White was lucky to have his wife, Mary Gick, in the background offering technical and moral support. “She helped to select and cue up the music that we played from CDs and vinyl on our home stereo. Mary also set up the calls with the guests I interviewed during the show. They called into her phone, and I pointed my phone at her screen so that the audience could see them.”
This unique and historic episode of Canadian Spaces truly reflected Canada in the midst of the COVID-19 pandemic. Musician Howie Hooper (seen on a handheld cellphone) belted out a new blues composition, COVID-19 Blues. Recorded tracks included the poignant tune Surrender by Jody Benjamin and just for fun, Mimi on the Beach by Jane Siberry, as well as music from artists such as Stephen Fearing and Lynne Hanson.
Interviews were also carried out via cell phone. Fiddler Michael Ball recounted how he had cut short his trip to Louisiana due to the pandemic and returned home to self-quarantine in his home, staying in a separate room from his life partner, musician Jody Benjamin. When Catriona Sturton was interviewed, she talked of how she was prevented from going to the States to participate in a panel of harmonica experts, but remained upbeat and positive. Catriona played a few riffs on the harmonica and reminded everyone of the benefits of taking a deep breath as a way of battling stress and helping strengthen our immune systems.

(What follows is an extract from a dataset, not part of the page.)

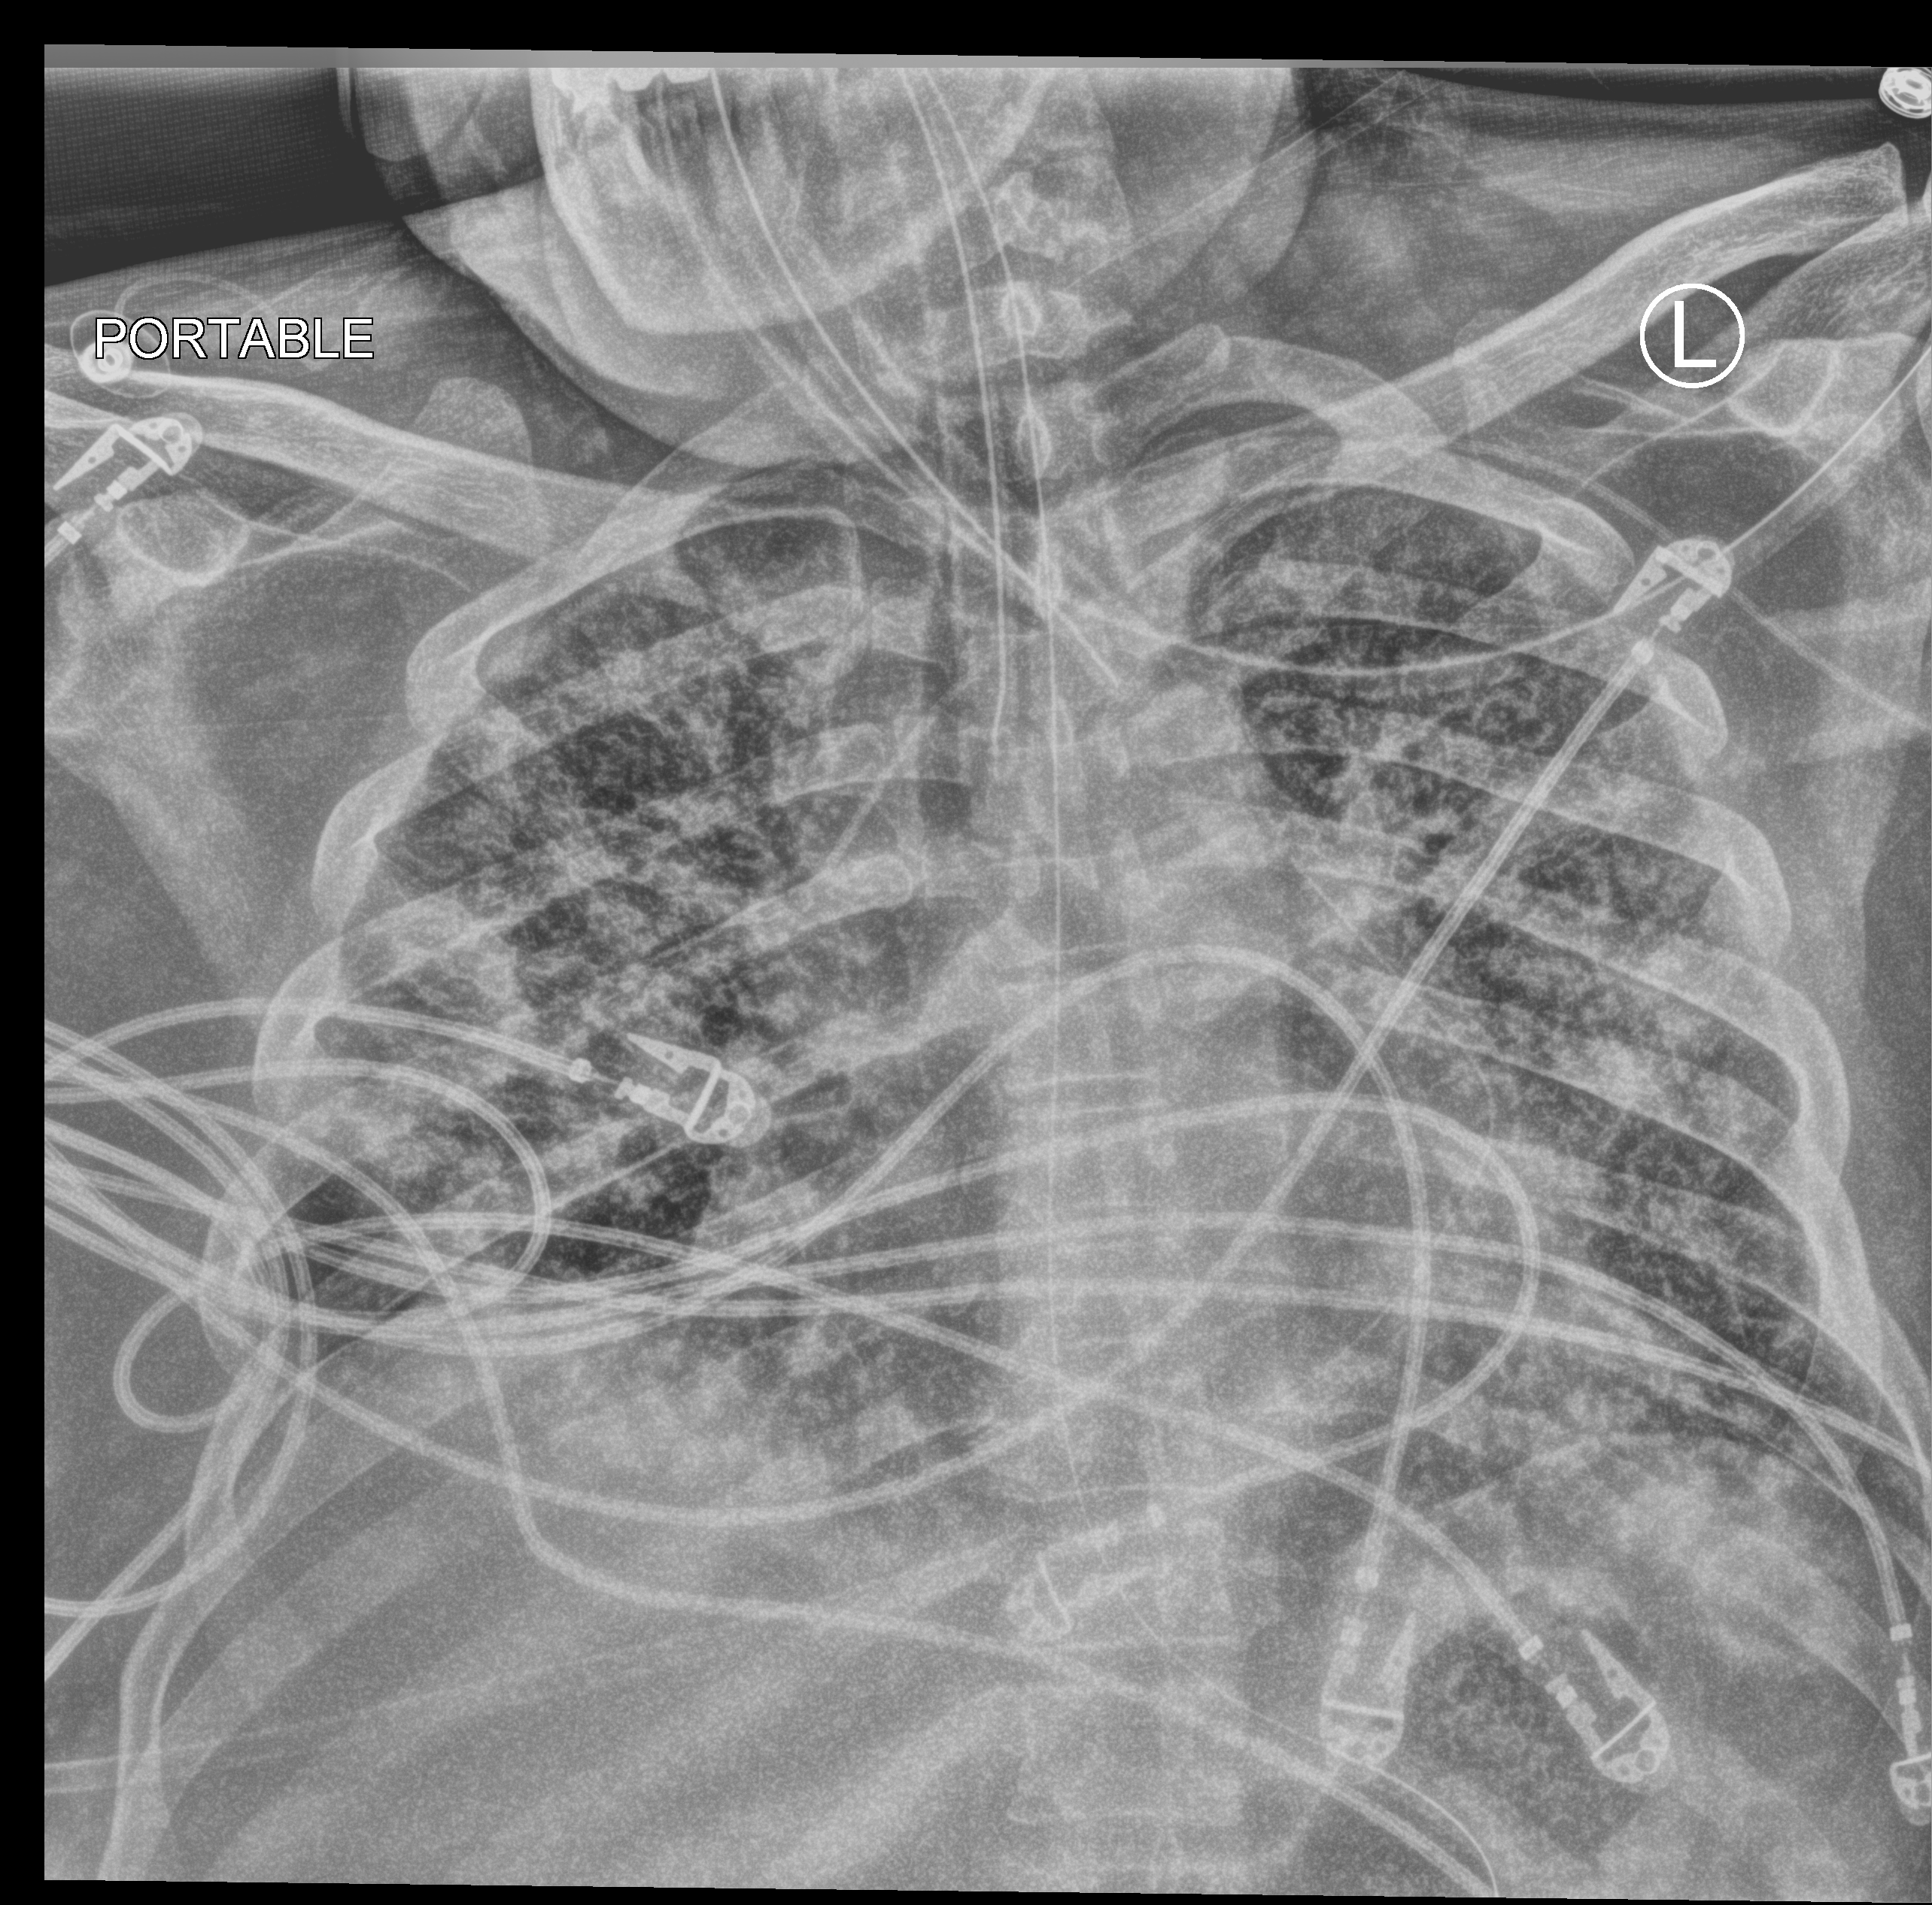
Portable chest radiograph, anteroposterior (AP) projection. Patient hospitalised with COVID-19; male, aged 18–59 years.
Hospital-stay facts (about this admission, not read from this image; timing relative to this image not recorded): mechanically ventilated during this hospital stay: yes.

The regular listeners (called Space Cadets) were introduced to the folk website Roots Music Canada through an interview with Managing Editor Heather Kitching. Roots Music Canada is described as your home on the web for Canadian roots music, founded on November 17, 2009, Gordon Lightfoot’s 71st birthday. Heather discussed the history of the website and how we can help musicians during this difficult time when performance venues are closed.
Online, the Space Cadets sent messages of support and approval. The most distant of these well-wishers may have been musician Tony Turner out in Kelowna, British Columbia, who summed up the feelings of many Space Cadets by writing “I love this!”
“I felt it was important to keep broadcasting because of the strong sense of community that has developed around the show over the years for numerous listeners and guests. I also felt it would be good to have a forum for people to talk about the implications of the pandemic for performers and audiences who can’t get together in person at this time,” said White.